Dataset rows:
◆ ◆ ◆ ◆

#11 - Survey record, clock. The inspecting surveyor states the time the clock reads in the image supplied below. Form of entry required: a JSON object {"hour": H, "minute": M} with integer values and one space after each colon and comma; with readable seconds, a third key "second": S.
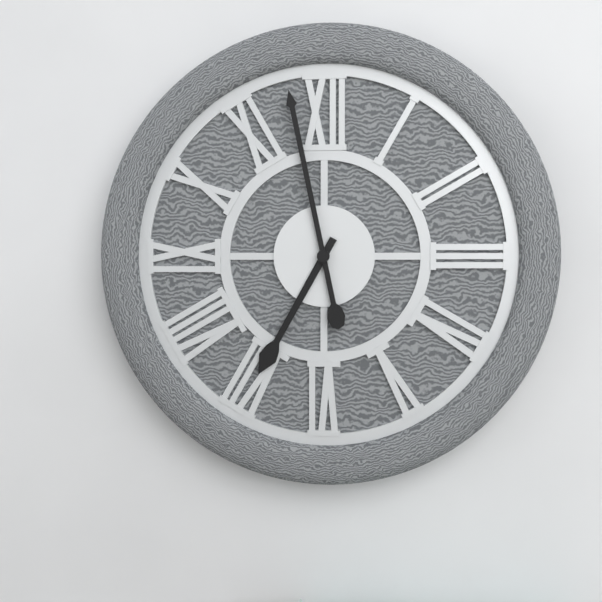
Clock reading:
{"hour": 6, "minute": 58}
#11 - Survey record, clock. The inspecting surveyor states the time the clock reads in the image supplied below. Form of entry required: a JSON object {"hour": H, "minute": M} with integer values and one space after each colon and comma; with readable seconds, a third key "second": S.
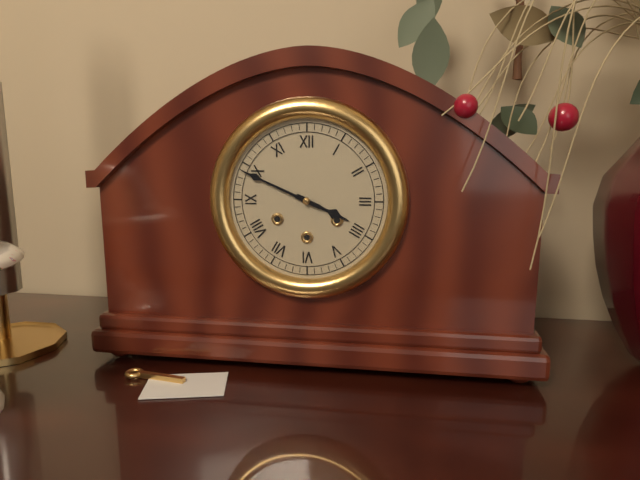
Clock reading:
{"hour": 3, "minute": 49}
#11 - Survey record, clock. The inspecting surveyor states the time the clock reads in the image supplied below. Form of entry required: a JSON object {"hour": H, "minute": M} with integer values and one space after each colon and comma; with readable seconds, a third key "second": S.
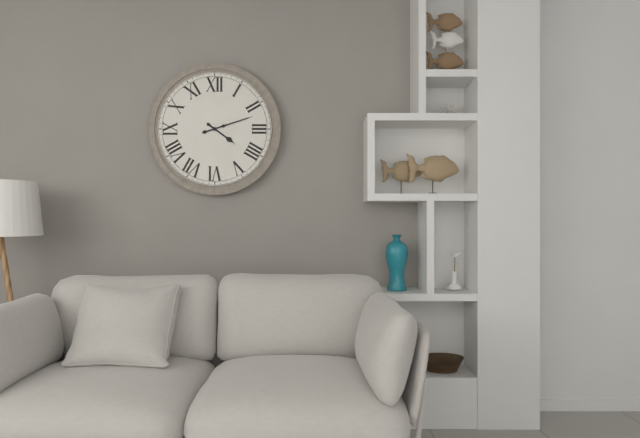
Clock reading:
{"hour": 4, "minute": 12}
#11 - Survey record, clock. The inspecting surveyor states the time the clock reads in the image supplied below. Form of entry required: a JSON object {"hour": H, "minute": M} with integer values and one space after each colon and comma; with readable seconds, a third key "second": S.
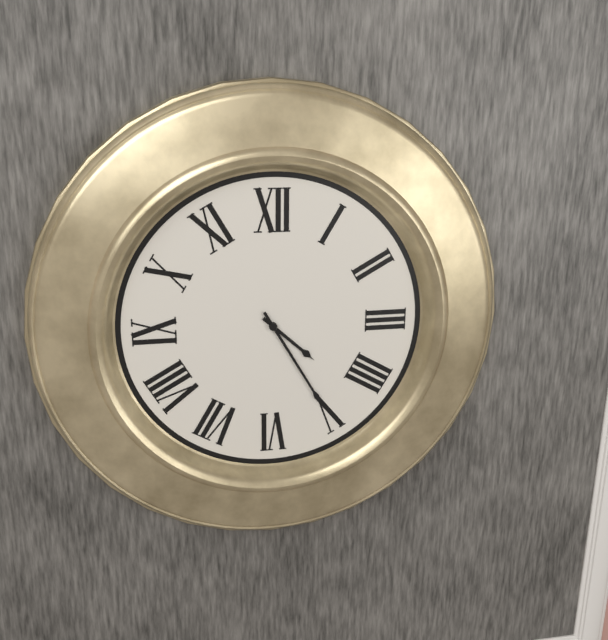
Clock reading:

◆ ◆ ◆ ◆

Aim of the exercise:
Turn the lines above into a numbered list, skipping any blank lines and leaving out the pictures.

Result for this exercise:
1. #11 - Survey record, clock. The inspecting surveyor states the time the clock reads in the image supplied below. Form of entry required: a JSON object {"hour": H, "minute": M} with integer values and one space after each colon and comma; with readable seconds, a third key "second": S.
2. Clock reading:
3. {"hour": 6, "minute": 58}
4. #11 - Survey record, clock. The inspecting surveyor states the time the clock reads in the image supplied below. Form of entry required: a JSON object {"hour": H, "minute": M} with integer values and one space after each colon and comma; with readable seconds, a third key "second": S.
5. Clock reading:
6. {"hour": 3, "minute": 49}
7. #11 - Survey record, clock. The inspecting surveyor states the time the clock reads in the image supplied below. Form of entry required: a JSON object {"hour": H, "minute": M} with integer values and one space after each colon and comma; with readable seconds, a third key "second": S.
8. Clock reading:
9. {"hour": 4, "minute": 12}
10. #11 - Survey record, clock. The inspecting surveyor states the time the clock reads in the image supplied below. Form of entry required: a JSON object {"hour": H, "minute": M} with integer values and one space after each colon and comma; with readable seconds, a third key "second": S.
11. Clock reading:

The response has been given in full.